Mit anderen Worten: Kulturelle Regression. Infantilisierung als Reaktion der Beschleunigungsgesellschaft auf die allgegenwärtigen Routinen der Unruhe. Mit nochmals anderen Worten: Erwachsene lesen Kinderbücher, weil sie die Welt nicht mehr verstehen. Aber vielleicht ist der Distelfink ja auch ein Meisterwerk. Wie las man ausserdem in «Vanity Fair»: Henry James nannte einst Charles Dickens den besten der oberflächlichen Literaten.

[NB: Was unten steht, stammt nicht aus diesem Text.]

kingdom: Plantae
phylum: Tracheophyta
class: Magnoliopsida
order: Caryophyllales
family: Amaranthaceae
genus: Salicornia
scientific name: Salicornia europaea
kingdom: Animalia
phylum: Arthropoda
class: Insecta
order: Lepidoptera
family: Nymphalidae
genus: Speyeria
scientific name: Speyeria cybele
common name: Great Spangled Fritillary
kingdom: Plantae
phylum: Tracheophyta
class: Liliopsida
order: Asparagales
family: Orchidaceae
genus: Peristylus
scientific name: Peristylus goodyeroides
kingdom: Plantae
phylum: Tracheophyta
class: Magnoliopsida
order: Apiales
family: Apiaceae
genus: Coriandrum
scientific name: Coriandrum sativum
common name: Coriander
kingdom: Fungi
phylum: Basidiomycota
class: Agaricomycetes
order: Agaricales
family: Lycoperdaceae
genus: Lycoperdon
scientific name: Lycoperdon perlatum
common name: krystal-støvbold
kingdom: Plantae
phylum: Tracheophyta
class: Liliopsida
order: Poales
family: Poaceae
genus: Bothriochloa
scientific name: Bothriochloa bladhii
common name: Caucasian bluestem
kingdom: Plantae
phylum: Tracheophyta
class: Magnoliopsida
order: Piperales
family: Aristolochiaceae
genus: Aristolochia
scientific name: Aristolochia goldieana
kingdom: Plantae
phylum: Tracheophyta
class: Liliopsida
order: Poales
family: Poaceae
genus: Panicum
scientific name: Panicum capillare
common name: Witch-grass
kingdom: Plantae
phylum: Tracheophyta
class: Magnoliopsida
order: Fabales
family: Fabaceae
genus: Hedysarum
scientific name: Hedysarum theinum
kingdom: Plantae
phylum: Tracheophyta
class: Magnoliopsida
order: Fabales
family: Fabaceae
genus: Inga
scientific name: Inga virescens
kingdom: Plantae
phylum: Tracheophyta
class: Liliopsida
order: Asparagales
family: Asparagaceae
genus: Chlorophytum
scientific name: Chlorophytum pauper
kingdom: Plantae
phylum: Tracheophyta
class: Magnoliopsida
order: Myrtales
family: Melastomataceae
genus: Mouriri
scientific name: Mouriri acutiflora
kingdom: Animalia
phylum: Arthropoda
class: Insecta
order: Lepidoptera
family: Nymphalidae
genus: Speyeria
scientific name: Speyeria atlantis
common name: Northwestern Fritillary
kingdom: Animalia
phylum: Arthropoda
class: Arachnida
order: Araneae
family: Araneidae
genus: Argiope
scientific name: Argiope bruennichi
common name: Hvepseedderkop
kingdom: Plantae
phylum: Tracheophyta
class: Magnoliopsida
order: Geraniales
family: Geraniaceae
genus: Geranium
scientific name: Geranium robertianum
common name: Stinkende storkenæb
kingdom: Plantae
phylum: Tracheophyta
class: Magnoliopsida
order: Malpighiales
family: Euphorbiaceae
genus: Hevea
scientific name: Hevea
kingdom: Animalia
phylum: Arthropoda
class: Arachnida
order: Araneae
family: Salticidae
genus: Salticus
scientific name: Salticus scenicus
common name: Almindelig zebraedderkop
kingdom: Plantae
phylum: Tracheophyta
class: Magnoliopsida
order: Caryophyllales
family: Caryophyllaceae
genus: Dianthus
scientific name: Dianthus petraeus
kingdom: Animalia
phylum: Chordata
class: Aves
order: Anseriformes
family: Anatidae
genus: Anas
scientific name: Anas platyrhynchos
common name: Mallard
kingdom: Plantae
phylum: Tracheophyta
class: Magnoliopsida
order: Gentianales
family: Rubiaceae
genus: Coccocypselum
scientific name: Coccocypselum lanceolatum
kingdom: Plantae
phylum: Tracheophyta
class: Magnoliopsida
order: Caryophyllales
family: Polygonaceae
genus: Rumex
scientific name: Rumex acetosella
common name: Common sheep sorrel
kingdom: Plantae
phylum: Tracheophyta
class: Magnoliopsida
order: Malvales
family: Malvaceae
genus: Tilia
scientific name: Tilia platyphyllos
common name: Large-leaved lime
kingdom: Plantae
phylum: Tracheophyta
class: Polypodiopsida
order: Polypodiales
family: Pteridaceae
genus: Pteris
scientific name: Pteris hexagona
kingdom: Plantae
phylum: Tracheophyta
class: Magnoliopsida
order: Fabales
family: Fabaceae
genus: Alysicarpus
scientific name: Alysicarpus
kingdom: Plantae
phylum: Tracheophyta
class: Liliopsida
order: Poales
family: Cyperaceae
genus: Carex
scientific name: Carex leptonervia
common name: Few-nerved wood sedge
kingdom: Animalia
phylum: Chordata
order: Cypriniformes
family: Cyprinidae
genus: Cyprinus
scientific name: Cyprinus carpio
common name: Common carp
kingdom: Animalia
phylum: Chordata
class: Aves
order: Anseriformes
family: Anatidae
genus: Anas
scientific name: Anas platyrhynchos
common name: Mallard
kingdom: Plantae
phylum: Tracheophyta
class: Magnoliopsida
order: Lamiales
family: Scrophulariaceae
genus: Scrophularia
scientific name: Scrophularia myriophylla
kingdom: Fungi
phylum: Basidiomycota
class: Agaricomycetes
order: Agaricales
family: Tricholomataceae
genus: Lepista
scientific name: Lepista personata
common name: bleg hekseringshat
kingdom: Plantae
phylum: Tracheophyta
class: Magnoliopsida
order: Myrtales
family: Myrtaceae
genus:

25 Kommentare zu «Infantilisierung, überall»

  • Meinrad sagt:

    Gerade auch kleinere Kinder, also jene mit den kleinen Händen, können sehr stark in ihren Überzeugungen, die vielleicht naiv sind oder die Eltern auch zur heiteren Provokation reizen, sein. Aber die Kinder bleiben dabei. Das ist nichts Schlimmes, denn mit der körperlichen Entwicklung geht auch eine Entwicklung des Denkens in die Richtung einer Anerkennung der Meinungsvielfalt und des Abwägens einher. Wenn die Infantilisierung bei Erwachsenen, die sich zerstreuen wollen, auch eine Rückkehr zur kindlichen Phase der festgezurrten Überzeugungen bedeutete, wird es heikel. Die Folge wäre eine Verengung oder sogar ein Absterben der Meinungsvielfalt als einer Trägerin der Freiheit. Der adulte Meinungspluralismus darf keinen Schaden nehmen, denn ein Monismus (hier als Extrem) wäre gefahrvoll.

  • Harry sagt:

    Aber, aber, Herr Dr. Tingler… Der Harry ist doch kein simples Kinderbuch… Was war denn da los? Danebenliegen ist doch sonst nicht Ihre Art! Aber hier müssen Sie wohl nochmals über die Bücher. Wortwörtlich.

  • Kristina sagt:

    Ich denke darüber nach, was mich zu einem Leseentscheid bringen würde um einen dieser Autoren zu lesen. Interessanterweise beschäftigten mich diese Gedanken beim Kauf eines Tagi-Abos nicht, obwohl ich für das finanzielle Äquivalent eine nette kleine Menge dieser Bücher hätte erwerben können, würde ich sie denn lesen. Dass Sie das für uns tun – putzig oder plastic is fantastic wie ein Bekannter von mir zu sagen pflegt. Nicht ganz frei von einem ironischen Unterton. Ich lese lieber den Blog dazu, der mich an tibetanische Gebetsfahnen erinnert. Wenn Sie also das nächste Mal einen David entdecken, lassen Sie es uns wissen.

  • Eva Dillier sagt:

    Da sind wir mal nicht gleicher Meinung, Herr Tingler… Auch wenn ich Ihre Weltanschauungen verehre und ihre Eloquenz und Humor sehr schätze, muss ich Ihnen hier wiedersprechen. Es mag sein, dass Kindergeschichten etwas einfacher gewoben sind. Ich würde doch das Lesen von Kinderbücher doch nicht als infantil bezeichen. Es kann, meiner Meinung nach nicht schaden Kinderbücher zu lesen. Als Mutter einer Tochter, die bereits mit sieben Jahren fasziniert ist von der Geschichte und sich bereits durch das zweite Buch bemüht, lese ich mich zum ersten Mal durch die Reihe, auch um mich in die Kinderwelten einfühlen zu können. Dieser Aspekt entgeht wohl, wenn das Phänomen rein durch die Vernunft untersucht wird. Abgesehen davon finde ich es nicht verwerflich, wenn die Welt auch mal einfach sein darf.